Thursday, 1 February 2024
Hall E (The Baltimore Convention Center)
Weather-sensing UAS continue to advance to higher levels of accuracy and autonomy, but wind speed estimation continues to be a challenge. The CopterSonde UAS has been shown to provide accurate wind speed information when compared to Doppler wind lidar, but uncertainty is larger in the tails of the distribution (i.e. very low winds and very high winds). Due to the targeted operations envelope of the CopterSonde, some of the assumptions used in the current wind speed algorithm based on the Rayleigh drag equation are not sufficient to capture precise measurements across the full range of desired wind speed conditions. Additionally, since the CopterSonde has been largely designed to meet requirements for next-generation observing networks, uncertainty in the wind speed algorithms used to create the observations, as well as the uncertainty in the observations themselves, need to be considered for the creation of analysis products and data assimilation applications.

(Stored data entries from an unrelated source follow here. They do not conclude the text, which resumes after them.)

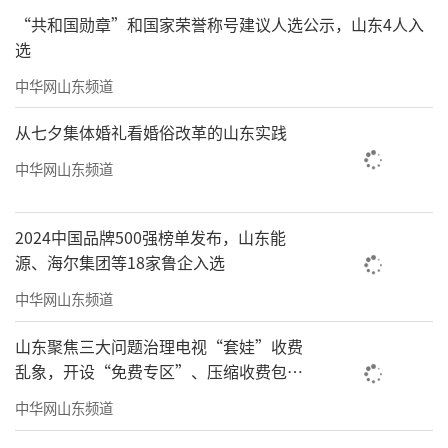
“共和国勋章”和国家荣誉称号建议人选公示，山东4人入
选
中华网山东频道
从七夕集体婚礼看婚俗改革的山东实践
中华网山东频道
2024中国品牌500强榜单发布，山东能
源、海尔集团等18家鲁企入选
中华网山东频道
山东聚焦三大问题治理电视“套娃”收费
乱象，开设“免费专区”、压缩收费包比
例70%以上
中华网山东频道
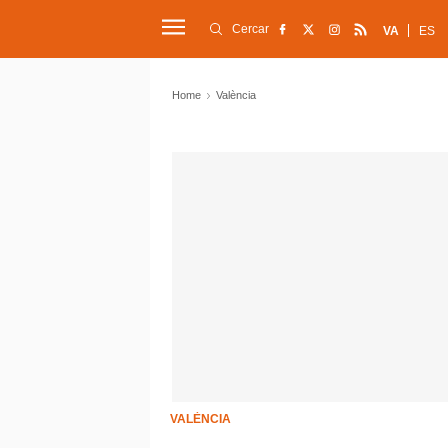
Cercar
VA
ES
Home
València
VALÈNCIA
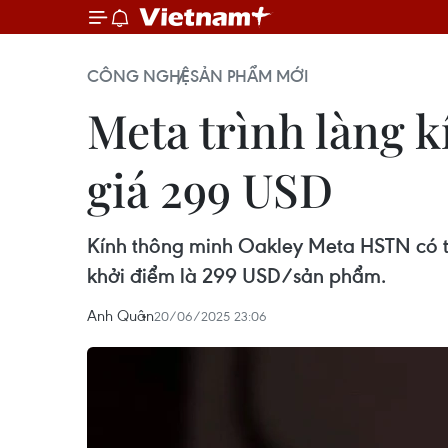
CÔNG NGHỆ
SẢN PHẨM MỚI
Meta trình làng k
giá 299 USD
Kính thông minh Oakley Meta HSTN có th
khởi điểm là 299 USD/sản phẩm.
Anh Quân
20/06/2025 23:06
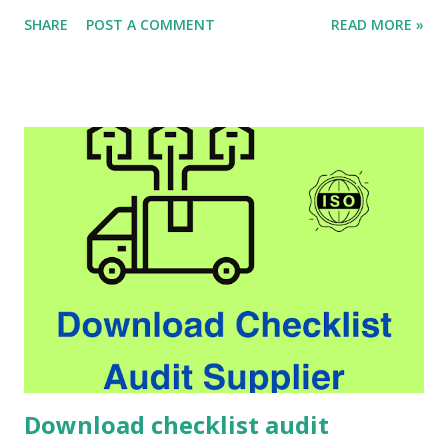
pelancong disebut sekarang dengan istilah overtourism .
SHARE
POST A COMMENT
READ MORE »
Ledakan jumlah pelancong dari tahun ke tahun berdampak
buruk secara global. Overtourism sudah pada tingkat
mengkawatirkan. Singkatnya, overtourism merupakan
dampak buruk akibat eksploitasi pariwisata. Tak sekadar
volume turis yang membeludak, tetapi pariwisata yang
menggerus daya dukung lingkungan, ekologi, sosial, dan
budaya. Organisasi Pariwisata Dunia PBB (UNWTO)
menyebutkan, ledakan pariwisata global memecahkan
rekornya tahun 2017 lalu, peningkatan paling tajam sejak
2010. Tercatat pada 2017 itu terjadi 1,3 miliar kedatangan
turis internasional. Tahun 2018, angkanya tercatat 1,4 miliar
kedatangan. Bandingkan saja, di tahun 1995, kedatangan
turis internasional masih tercat...
Download checklist audit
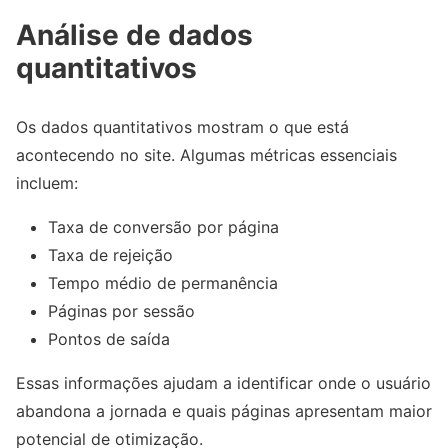
Análise de dados
quantitativos
Os dados quantitativos mostram o que está
acontecendo no site. Algumas métricas essenciais
incluem:
Taxa de conversão por página
Taxa de rejeição
Tempo médio de permanência
Páginas por sessão
Pontos de saída
Essas informações ajudam a identificar onde o usuário
abandona a jornada e quais páginas apresentam maior
potencial de otimização.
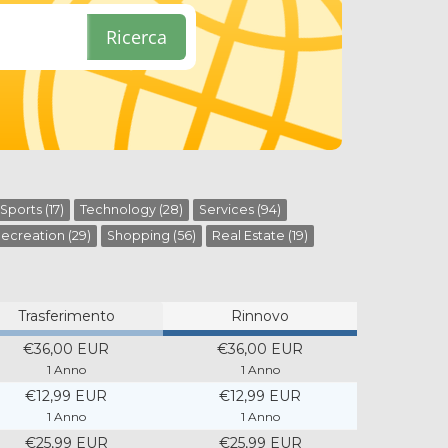
Ricerca
Sports (17)
Technology (28)
Services (94)
ecreation (29)
Shopping (56)
Real Estate (19)
Trasferimento
Rinnovo
€36,00 EUR
€36,00 EUR
1 Anno
1 Anno
€12,99 EUR
€12,99 EUR
1 Anno
1 Anno
€25,99 EUR
€25,99 EUR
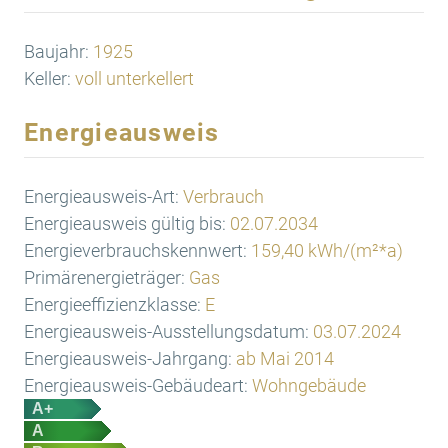
Baujahr:
1925
Keller:
voll unterkellert
Energieausweis
Energieausweis-Art:
Verbrauch
Energieausweis gültig bis:
02.07.2034
Energieverbrauchskennwert:
159,40 kWh/(m²*a)
Primärenergieträger:
Gas
Energieeffizienzklasse:
E
Energieausweis-Ausstellungsdatum:
03.07.2024
Energieausweis-Jahrgang:
ab Mai 2014
Energieausweis-Gebäudeart:
Wohngebäude
A+
A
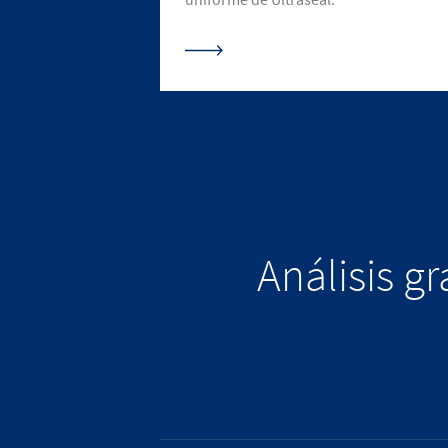
Análisis g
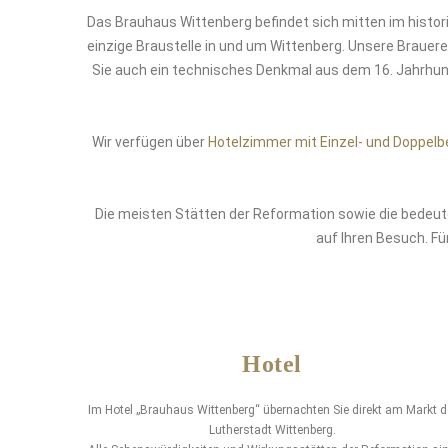
Das Brauhaus Wittenberg befindet sich mitten im histori
einzige Braustelle in und um Wittenberg. Unsere Brauere
Sie auch ein technisches Denkmal aus dem 16. Jahrhund
Wir verfügen über
Hotelzimmer mit Einzel- und Doppelb
Die meisten Stätten der Reformation sowie die bedeut
auf Ihren Besuch. Fü
Hotel
Im Hotel „Brauhaus Wittenberg“ übernachten Sie direkt am Markt d
Lutherstadt Wittenberg.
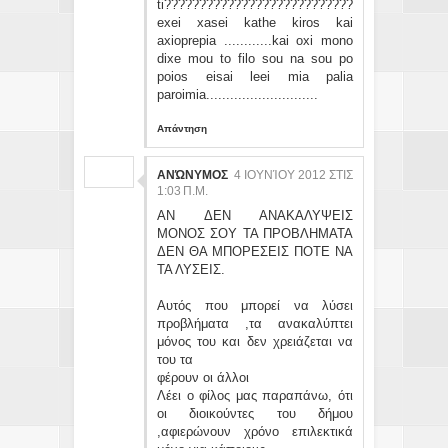
ti???????????????????????????
exei xasei kathe kiros kai
axioprepia ............kai oxi mono
dixe mou to filo sou na sou po
poios eisai leei mia palia
paroimia............................
Απάντηση
ΑΝΏΝΥΜΟΣ
4 ΙΟΥΝΊΟΥ 2012 ΣΤΙΣ
1:03 Π.Μ.
ΑΝ ΔΕΝ ΑΝΑΚΑΛΥΨΕΙΣ
ΜΟΝΟΣ ΣΟΥ ΤΑ ΠΡΟΒΛΗΜΑΤΑ
ΔΕΝ ΘΑ ΜΠΟΡΕΣΕΙΣ ΠΟΤΕ ΝΑ
ΤΑ ΛΥΣΕΙΣ.
Αυτός που μπορεί να λύσει
προβλήματα ,τα ανακαλύπτει
μόνος του και δεν χρειάζεται να
του τα
φέρουν οι άλλοι
Λέει ο φίλος μας παραπάνω, ότι
οι διοικούντες του δήμου
,αφιερώνουν χρόνο επιλεκτικά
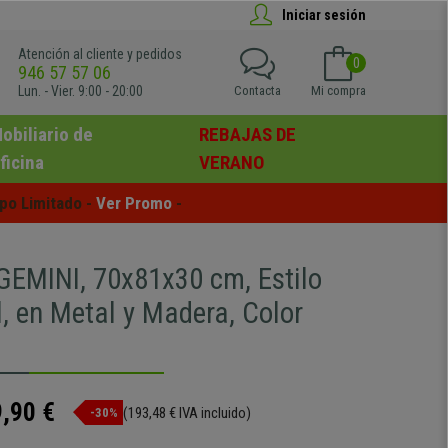
Iniciar sesión
Atención al cliente y pedidos
0
946 57 57 06
Lun. - Vier. 9:00 - 20:00
Contacta
Mi compra
obiliario de
REBAJAS DE
ficina
VERANO
po Limitado - 
Ver Promo
 -
GEMINI, 70x81x30 cm, Estilo
l, en Metal y Madera, Color
,90 €
(193,48 € IVA incluido)
-30%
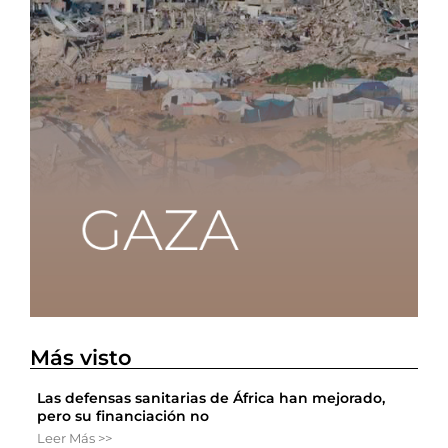
Más visto
Las defensas sanitarias de África han mejorado,
pero su financiación no
Leer Más >>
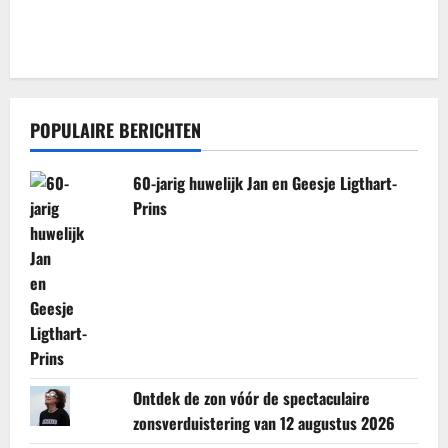
POPULAIRE BERICHTEN
60-jarig huwelijk Jan en Geesje Ligthart-
Prins
Ontdek de zon vóór de spectaculaire
zonsverduistering van 12 augustus 2026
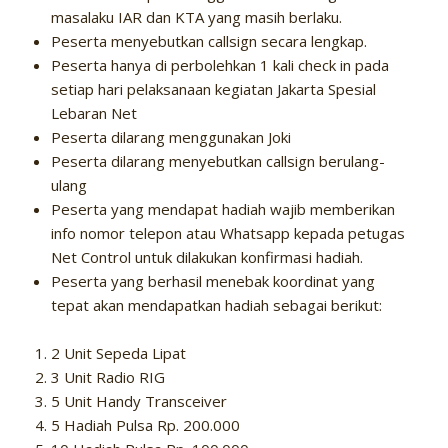
masalaku IAR dan KTA yang masih berlaku.
Peserta menyebutkan callsign secara lengkap.
Peserta hanya di perbolehkan 1 kali check in pada
setiap hari pelaksanaan kegiatan Jakarta Spesial
Lebaran Net
Peserta dilarang menggunakan Joki
Peserta dilarang menyebutkan callsign berulang-
ulang
Peserta yang mendapat hadiah wajib memberikan
info nomor telepon atau Whatsapp kepada petugas
Net Control untuk dilakukan konfirmasi hadiah.
Peserta yang berhasil menebak koordinat yang
tepat akan mendapatkan hadiah sebagai berikut:
2 Unit Sepeda Lipat
3 Unit Radio RIG
5 Unit Handy Transceiver
5 Hadiah Pulsa Rp. 200.000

Since 2018, the CopterSonde has flown in a large range of locations and conditions without significant changes to its design and configuration. Many of these observations were collected while co-located with a Doppler wind lidar that is part of the OU/NSSL Collaborative Lower Atmospheric Mobile Profiling System. This provides a large validation dataset to determine the accuracy of more complex wind estimation algorithms in a wide range of conditions. This study revists the CopterSonde wind speed algorithm and considers both the observation uncertainties as well as the model uncertainty over the full range of conditions in which the CopterSonde is expected to fly.